● ACTIVITY
Copy every line of the items below word for word, keeping the same line breaks and order.

= = = = =

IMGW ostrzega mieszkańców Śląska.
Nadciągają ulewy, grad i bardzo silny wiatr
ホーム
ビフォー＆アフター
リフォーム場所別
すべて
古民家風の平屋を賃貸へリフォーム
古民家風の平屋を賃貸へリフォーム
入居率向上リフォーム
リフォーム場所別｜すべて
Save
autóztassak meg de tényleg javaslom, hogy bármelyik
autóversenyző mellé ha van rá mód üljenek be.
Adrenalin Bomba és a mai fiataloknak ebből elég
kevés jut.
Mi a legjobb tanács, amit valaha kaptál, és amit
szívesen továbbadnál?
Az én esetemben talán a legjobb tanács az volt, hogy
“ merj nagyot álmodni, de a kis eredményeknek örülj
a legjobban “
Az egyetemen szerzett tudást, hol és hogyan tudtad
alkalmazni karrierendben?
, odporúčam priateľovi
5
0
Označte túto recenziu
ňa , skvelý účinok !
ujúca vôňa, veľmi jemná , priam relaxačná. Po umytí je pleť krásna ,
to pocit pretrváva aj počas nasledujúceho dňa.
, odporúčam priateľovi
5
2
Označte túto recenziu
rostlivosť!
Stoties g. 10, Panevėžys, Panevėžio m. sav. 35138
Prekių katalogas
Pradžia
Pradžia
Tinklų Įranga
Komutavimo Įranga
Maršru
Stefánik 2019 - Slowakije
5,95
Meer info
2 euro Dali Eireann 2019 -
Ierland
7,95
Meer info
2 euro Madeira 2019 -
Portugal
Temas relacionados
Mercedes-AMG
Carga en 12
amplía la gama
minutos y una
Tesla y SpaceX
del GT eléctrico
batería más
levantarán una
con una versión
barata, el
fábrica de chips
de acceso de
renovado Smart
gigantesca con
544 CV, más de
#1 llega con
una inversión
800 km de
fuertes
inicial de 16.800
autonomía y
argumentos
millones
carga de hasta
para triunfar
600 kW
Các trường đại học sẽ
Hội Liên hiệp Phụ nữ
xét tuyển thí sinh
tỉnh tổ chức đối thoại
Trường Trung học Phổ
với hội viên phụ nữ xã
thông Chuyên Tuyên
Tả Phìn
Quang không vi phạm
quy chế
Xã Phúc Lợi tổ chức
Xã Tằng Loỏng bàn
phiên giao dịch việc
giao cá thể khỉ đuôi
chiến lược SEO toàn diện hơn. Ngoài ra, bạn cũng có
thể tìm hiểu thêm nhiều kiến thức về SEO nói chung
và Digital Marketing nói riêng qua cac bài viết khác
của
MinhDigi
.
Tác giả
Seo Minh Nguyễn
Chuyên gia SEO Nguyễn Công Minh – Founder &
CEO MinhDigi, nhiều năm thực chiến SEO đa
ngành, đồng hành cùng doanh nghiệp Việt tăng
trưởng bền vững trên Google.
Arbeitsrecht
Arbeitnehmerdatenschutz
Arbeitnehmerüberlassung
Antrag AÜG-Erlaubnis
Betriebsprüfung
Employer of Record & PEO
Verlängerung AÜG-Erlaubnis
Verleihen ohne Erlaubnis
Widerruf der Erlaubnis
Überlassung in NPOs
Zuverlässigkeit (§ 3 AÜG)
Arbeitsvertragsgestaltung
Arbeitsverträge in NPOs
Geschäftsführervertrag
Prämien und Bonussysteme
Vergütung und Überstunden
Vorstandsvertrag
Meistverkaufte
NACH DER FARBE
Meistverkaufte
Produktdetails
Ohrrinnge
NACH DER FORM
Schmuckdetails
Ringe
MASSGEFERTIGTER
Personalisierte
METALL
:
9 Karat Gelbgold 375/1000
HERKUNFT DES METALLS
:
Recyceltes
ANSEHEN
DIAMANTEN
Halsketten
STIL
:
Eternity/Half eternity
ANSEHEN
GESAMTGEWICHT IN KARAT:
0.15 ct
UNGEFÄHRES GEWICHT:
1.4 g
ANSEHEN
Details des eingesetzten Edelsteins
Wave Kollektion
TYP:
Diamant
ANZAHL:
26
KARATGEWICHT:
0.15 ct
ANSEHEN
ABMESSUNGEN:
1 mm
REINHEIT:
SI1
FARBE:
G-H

= = = = =

● RESPONSE TO THE TASK
IMGW ostrzega mieszkańców Śląska.
Nadciągają ulewy, grad i bardzo silny wiatr
ホーム
ビフォー＆アフター
リフォーム場所別
すべて
古民家風の平屋を賃貸へリフォーム
古民家風の平屋を賃貸へリフォーム
入居率向上リフォーム
リフォーム場所別｜すべて
Save
autóztassak meg de tényleg javaslom, hogy bármelyik
autóversenyző mellé ha van rá mód üljenek be.
Adrenalin Bomba és a mai fiataloknak ebből elég
kevés jut.
Mi a legjobb tanács, amit valaha kaptál, és amit
szívesen továbbadnál?
Az én esetemben talán a legjobb tanács az volt, hogy
“ merj nagyot álmodni, de a kis eredményeknek örülj
a legjobban “
Az egyetemen szerzett tudást, hol és hogyan tudtad
alkalmazni karrierendben?
, odporúčam priateľovi
5
0
Označte túto recenziu
ňa , skvelý účinok !
ujúca vôňa, veľmi jemná , priam relaxačná. Po umytí je pleť krásna ,
to pocit pretrváva aj počas nasledujúceho dňa.
, odporúčam priateľovi
5
2
Označte túto recenziu
rostlivosť!
Stoties g. 10, Panevėžys, Panevėžio m. sav. 35138
Prekių katalogas
Pradžia
Pradžia
Tinklų Įranga
Komutavimo Įranga
Maršru
Stefánik 2019 - Slowakije
5,95
Meer info
2 euro Dali Eireann 2019 -
Ierland
7,95
Meer info
2 euro Madeira 2019 -
Portugal
Temas relacionados
Mercedes-AMG
Carga en 12
amplía la gama
minutos y una
Tesla y SpaceX
del GT eléctrico
batería más
levantarán una
con una versión
barata, el
fábrica de chips
de acceso de
renovado Smart
gigantesca con
544 CV, más de
#1 llega con
una inversión
800 km de
fuertes
inicial de 16.800
autonomía y
argumentos
millones
carga de hasta
para triunfar
600 kW
Các trường đại học sẽ
Hội Liên hiệp Phụ nữ
xét tuyển thí sinh
tỉnh tổ chức đối thoại
Trường Trung học Phổ
với hội viên phụ nữ xã
thông Chuyên Tuyên
Tả Phìn
Quang không vi phạm
quy chế
Xã Phúc Lợi tổ chức
Xã Tằng Loỏng bàn
phiên giao dịch việc
giao cá thể khỉ đuôi
chiến lược SEO toàn diện hơn. Ngoài ra, bạn cũng có
thể tìm hiểu thêm nhiều kiến thức về SEO nói chung
và Digital Marketing nói riêng qua cac bài viết khác
của
MinhDigi
.
Tác giả
Seo Minh Nguyễn
Chuyên gia SEO Nguyễn Công Minh – Founder &
CEO MinhDigi, nhiều năm thực chiến SEO đa
ngành, đồng hành cùng doanh nghiệp Việt tăng
trưởng bền vững trên Google.
Arbeitsrecht
Arbeitnehmerdatenschutz
Arbeitnehmerüberlassung
Antrag AÜG-Erlaubnis
Betriebsprüfung
Employer of Record & PEO
Verlängerung AÜG-Erlaubnis
Verleihen ohne Erlaubnis
Widerruf der Erlaubnis
Überlassung in NPOs
Zuverlässigkeit (§ 3 AÜG)
Arbeitsvertragsgestaltung
Arbeitsverträge in NPOs
Geschäftsführervertrag
Prämien und Bonussysteme
Vergütung und Überstunden
Vorstandsvertrag
Meistverkaufte
NACH DER FARBE
Meistverkaufte
Produktdetails
Ohrrinnge
NACH DER FORM
Schmuckdetails
Ringe
MASSGEFERTIGTER
Personalisierte
METALL
:
9 Karat Gelbgold 375/1000
HERKUNFT DES METALLS
:
Recyceltes
ANSEHEN
DIAMANTEN
Halsketten
STIL
:
Eternity/Half eternity
ANSEHEN
GESAMTGEWICHT IN KARAT:
0.15 ct
UNGEFÄHRES GEWICHT:
1.4 g
ANSEHEN
Details des eingesetzten Edelsteins
Wave Kollektion
TYP:
Diamant
ANZAHL:
26
KARATGEWICHT:
0.15 ct
ANSEHEN
ABMESSUNGEN:
1 mm
REINHEIT:
SI1
FARBE:
G-H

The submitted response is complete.